Fitch Ratings-Hong Kong/London-19 June 2017: The revision to rules applying to South Africa's mining sector supports our view that the direction of economic policy has changed following March's cabinet reshuffle, Fitch Ratings says. It indicates that the government is prioritising radical transformation even if this leads to weakening of the business climate and could reduce trend growth.
The new Mining Charter announced last week will require mining companies to raise their black economic empowerment (BEE) ownership slightly, to 30% from 26%, pay 1% of turnover to BEE owners (before any dividends) and meet tough targets for procurement from local and black-owned companies.

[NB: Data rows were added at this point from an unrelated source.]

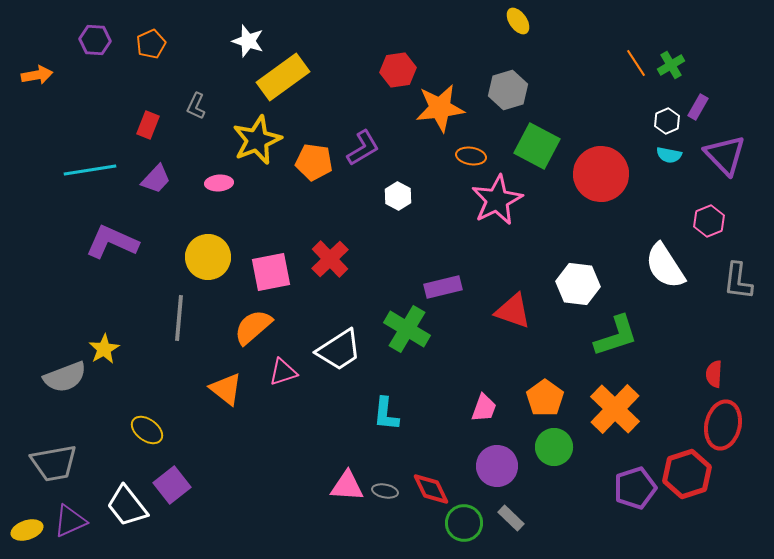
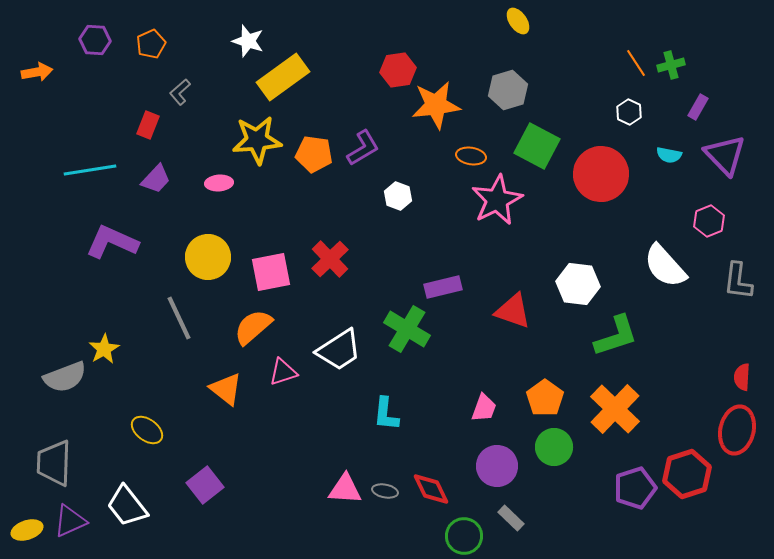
green cross at (671, 65): rotated 16 degrees clockwise
orange arrow at (37, 75): moved 3 px up
gray L-shape at (196, 106): moved 16 px left, 14 px up; rotated 24 degrees clockwise
orange star at (440, 108): moved 4 px left, 3 px up
white hexagon at (667, 121): moved 38 px left, 9 px up; rotated 10 degrees counterclockwise
yellow star at (257, 140): rotated 18 degrees clockwise
orange pentagon at (314, 162): moved 8 px up
white hexagon at (398, 196): rotated 8 degrees counterclockwise
white semicircle at (665, 266): rotated 9 degrees counterclockwise
gray line at (179, 318): rotated 30 degrees counterclockwise
red semicircle at (714, 374): moved 28 px right, 3 px down
red ellipse at (723, 425): moved 14 px right, 5 px down
gray trapezoid at (54, 463): rotated 102 degrees clockwise
purple square at (172, 485): moved 33 px right
pink triangle at (347, 486): moved 2 px left, 3 px down
green circle at (464, 523): moved 13 px down
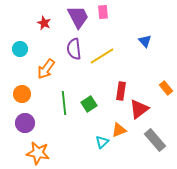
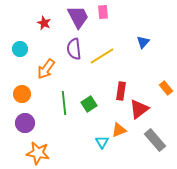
blue triangle: moved 2 px left, 1 px down; rotated 24 degrees clockwise
cyan triangle: rotated 16 degrees counterclockwise
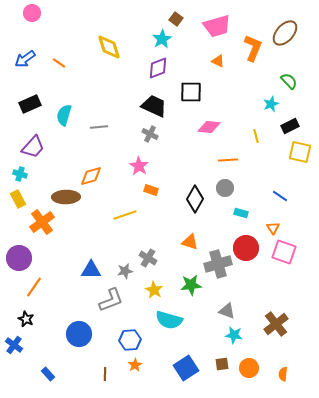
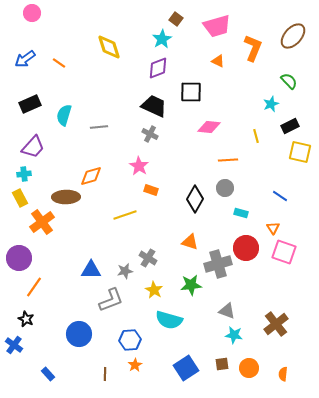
brown ellipse at (285, 33): moved 8 px right, 3 px down
cyan cross at (20, 174): moved 4 px right; rotated 24 degrees counterclockwise
yellow rectangle at (18, 199): moved 2 px right, 1 px up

BEE is a long-standing feature of South African economic policy, but we think the new charter is the result of a more radical approach. Uncertainty about final outcomes, the implications on returns for existing shareholders of the new provisions, and the challenges of meeting procurement targets will continue to constrain investment in the mining sector, which accounts for about 7% of GDP.
Mining investment has already been hit by the fall in commodity prices, relatively high costs and uncertainty about the new rules. The charter may also weaken business and investor sentiment in other sectors by raising fears of more onerous policies. Business confidence in the second quarter fell to the lowest level since the financial crisis, likely weakened by political developments.
Weaker trend GDP growth than ratings peers, partly due to a deteriorating investment climate, is a key sovereign rating weakness for South Africa. A further weakening in trend growth would make fiscal consolidation more difficult. The authorities aim to reduce the consolidated government budget deficit to 3.1% of GDP in 2017/2018 from 3.4% the previous year but these targets look ambitious in the face of under-performing growth.
Finance Minister Malusi Gigaba, appointed in March's reshuffle, has indicated that further fiscal consolidation measures will be forthcoming. However, in Fitch's view stabilising public finances remains conditional on a recovery in growth. First-quarter GDP contracted by 0.7% quarter-on-quarter in seasonally adjusted annualised terms, the second consecutive quarterly decline, reflecting not just structural weakness but also strong cyclical headwinds. In our latest Global Economic Outlook, published today, we have lowered our real GDP growth forecasts to 0.6% from 1.2% for 2017 and to 1.6% from 2.1% for 2018.
Fitch downgraded South Africa's sovereign rating to 'BB+'/Stable in April, reflecting our view that political events, including the cabinet reshuffle, would weaken standards of governance and public finances. We affirmed the rating on 1 June.